Tugas Wajib
a: Ringkas paragraf yang dimulai dengan "Saat ini yang paling sulit" dalam kutipan tentang musik Gala menjadi daftar berpoin tanpa menghilangkan fakta pokoknya.
b: Apa saja alat musik yang disebut dalam kutipan tentang musik Gala? Sebutkan semuanya.
c: Tentukan apakah setiap pernyataan berikut sesuai dengan kutipan tentang musik Gala. Jawab ya atau tidak, lalu kutip kata-kata yang menjadi dasarnya.
(i) Mukaram Diadi dilantik menjadi Lurah Faudu beberapa bulan lalu.
(ii) Acara ronggeng diadakan di kantor DPRD Kota Ternate.
(iii) Muhajirin menyatakan bahwa belum ada regulasi tentang budaya.

TERNATE (Kalesang) – Keberadaan musik tradisional Gala yang kian tergerus jaman membuat berbagai pihak khawatir. Berbagai upaya telah dicoba agar generasi muda Ternate mau meneruskan warisan budaya non benda ini.
Saat ini yang paling sulit adalah mencari pemain rebab dan suling, tanpa dua alat musik itu, tak ada musik tradisional Gala. Nah, kelompok Musik Gala membutuhkan beberapa orang pemukul Tifa, satu orang penabuh Gong, satu peniup Suling, dan satu lagi mengesek Rebab. Semakin banyak pemain Tifa, semakin kuat bunyi musik dan semakin bersemangat pula para penari.
Rendahnya minat generasi muda akan musik tradsional di Ternate membuat Mukaram Diadi gundah, putra asli Hiri yang baru beberapa bulan lalu dilantik menjadi Lurah Faudu, Kecamatan Hiri, Kota Ternate, Maluku Utara putar otak.
“Saya sudah sejak lama ingin ada anak muda yang punya bakat musik bisa memaikan alat musik tradisional, sebelum semuanya terlambat.”Ucap Mukaram.
Tak hilang akal, Jumat (30/9/2022) Mukaram lantas menggelar acara ronggeng di rumahnya Faudu dan mengundang Ketua DPRD Kota Ternate, Muhajirin Bailussy. Ia berharap Muhajirin bisa lakukan penetrasi DPRD dan Pemerintah Kota Ternate untuk keberlangsungan musik tradisional.
Gayung bersambut, Muhajirin ternyata punya atensi yang sama untuk memajukan musik tradisional. Usai acara ronggeng Mukaram langsung mengutarakan niatnya untuk menjadikan Faudu sebagai pusat musik tradisional dan memiliki semacam padepokan untuk belajar alat musik tradisional.
“Kita sudah punya regulasi tentang budaya, tinggal bagaimana pengejawantahan di lapangan. Usulan ini akan saya diskusikan dengan teman-teman di DPRD dan walikota.”Janji Muhajirin.

Bahan Belajar
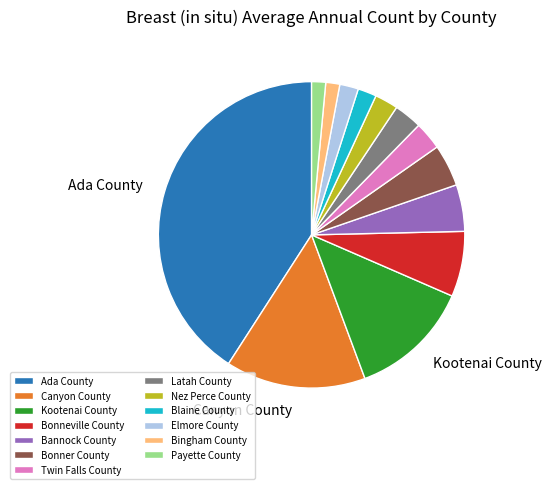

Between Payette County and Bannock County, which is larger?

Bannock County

...

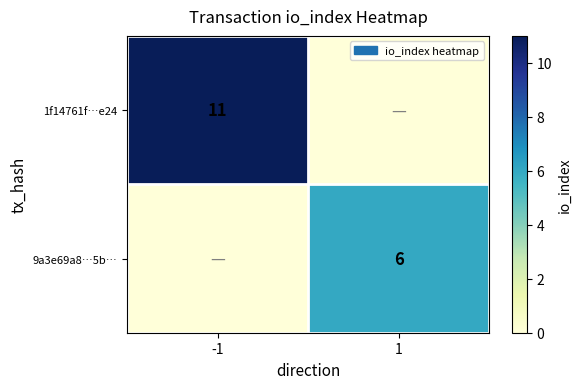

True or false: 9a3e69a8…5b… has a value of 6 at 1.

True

Jawaban Tiap Tugas
a:
- Pemain rebab dan suling paling sulit dicari, padahal tanpa kedua alat itu musik Gala tidak ada.
- Satu kelompok Musik Gala memerlukan beberapa pemukul tifa, satu penabuh gong, satu peniup suling, dan satu penggesek rebab.
- Makin banyak pemain tifa, makin kuat bunyi musiknya dan makin bersemangat para penarinya.

b: Rebab, suling, tifa, gong

c:
(i) Ya: "baru beberapa bulan lalu dilantik menjadi Lurah Faudu"
(ii) Tidak: "menggelar acara ronggeng di rumahnya Faudu"
(iii) Tidak: "Kita sudah punya regulasi tentang budaya"